An analysis of 15M+ biomedical abstracts from 2010 to 2024 finds researchers using AI to write abstracts use certain words far more often than those who didn't
Gina Kolata / New York Times :
Context & Ripple Effects
This adds biomedical publishing to evidence that AI-assisted prose can be observed at scale: an earlier analysis of student papers found signs of AI help in a meaningful share of submissions. The new corpus shifts the question from classroom integrity to how scientific communication is being standardized.
It also sits beside AI’s widening role in medicine, from protein-language models for biological research to physicians’ use of AI for research summarization. Abstract writing is a narrower task, but it is a highly visible entry point into the research workflow.
First-order effects
- Biomedical researchers using AI to draft abstracts may produce wording patterns that differ systematically from unaided authors, making the final abstract less purely a record of an individual team’s writing choices.
- Editors, reviewers, and readers gain corpus-level evidence that abstract language can be shaped by writing tools, complicating the use of style alone as a signal of authorship or rigor.
Second-order effects
- Journals and research institutions may face pressure to clarify disclosure and review practices for AI-assisted manuscript text, since linguistic patterns alone do not establish whether the underlying science is sound.
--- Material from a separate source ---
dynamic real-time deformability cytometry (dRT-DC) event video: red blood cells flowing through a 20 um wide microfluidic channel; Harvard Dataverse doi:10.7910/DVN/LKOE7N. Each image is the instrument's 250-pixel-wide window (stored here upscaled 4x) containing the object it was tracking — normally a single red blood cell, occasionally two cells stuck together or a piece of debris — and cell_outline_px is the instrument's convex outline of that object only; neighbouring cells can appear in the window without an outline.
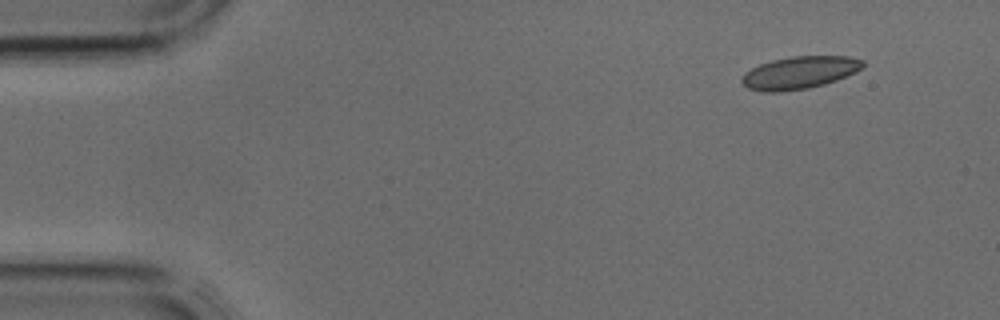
{"species": "common noctule bat (a hibernating species)", "species_latin": "Nyctalus noctula", "temperature_condition": "cold", "stored_images_in_passage": 3, "camera_frame_rate_fps": 3000, "um_per_image_px": 0.085, "animal": {"sex": "male", "body_mass_g": 17.9, "forearm_length_mm": 54.2}, "frame": {"image": 1, "passage_image": 1, "time_ms": 0.0, "image_size_px": [1000, 320], "cell_outline_px": [[864, 64], [856, 72], [836, 80], [824, 84], [808, 88], [780, 92], [764, 92], [748, 88], [740, 80], [744, 72], [760, 64], [772, 60], [792, 56], [848, 56], [864, 60]], "centroid_in_image_um": [67.94, 6.17], "position_along_channel_um": 17.1, "area_um2": 22.89}}
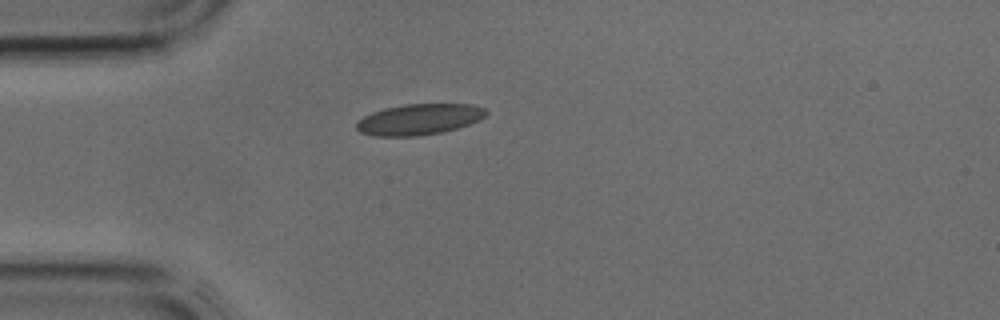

- Writing-tool providers have an incentive to make outputs more controllable and less stylistically uniform as research users become more alert to detectable AI phrasing.
Third-order effects
- If AI drafting becomes routine, scientific publishing could separate more sharply between evaluation of research claims and evaluation of prose provenance, with disclosure and process records becoming more important than stylistic detection.
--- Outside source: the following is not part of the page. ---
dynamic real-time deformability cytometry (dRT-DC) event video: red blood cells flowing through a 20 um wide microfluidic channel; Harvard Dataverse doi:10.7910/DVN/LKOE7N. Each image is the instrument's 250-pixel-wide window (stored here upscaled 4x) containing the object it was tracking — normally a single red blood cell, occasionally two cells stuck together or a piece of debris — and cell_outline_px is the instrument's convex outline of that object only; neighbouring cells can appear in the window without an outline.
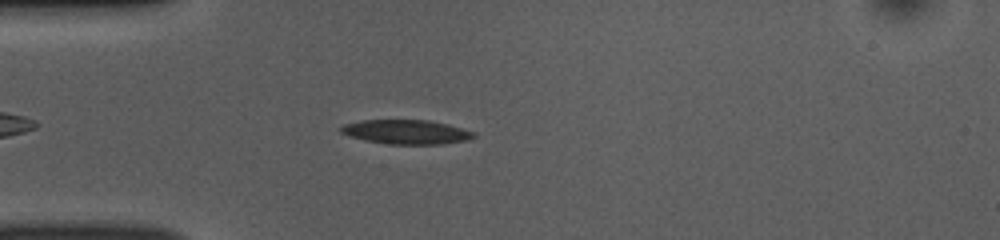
{"species": "common noctule bat (a hibernating species)", "species_latin": "Nyctalus noctula", "temperature_condition": "room temperature", "stored_images_in_passage": 45, "camera_frame_rate_fps": 3000, "um_per_image_px": 0.085, "animal": {"sex": "female", "body_mass_g": 10.0, "forearm_length_mm": 53.1}, "frame": {"image": 1, "passage_image": 7, "time_ms": 2.0, "image_size_px": [1000, 240], "cell_outline_px": [[476, 136], [468, 140], [440, 144], [388, 144], [364, 140], [340, 132], [340, 128], [344, 124], [360, 120], [428, 120], [448, 124], [476, 132]], "centroid_in_image_um": [34.56, 11.21], "position_along_channel_um": 50.4, "area_um2": 18.79}}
- The pattern points to workflow-native AI moving from specialized scientific tasks into routine research communication; whether that improves clarity without homogenizing the literature will depend on editorial norms and tool design.
The trend: Generative AI is becoming embedded in professional knowledge workflows, making its effects visible not only in output volume but in the linguistic conventions of high-stakes documents.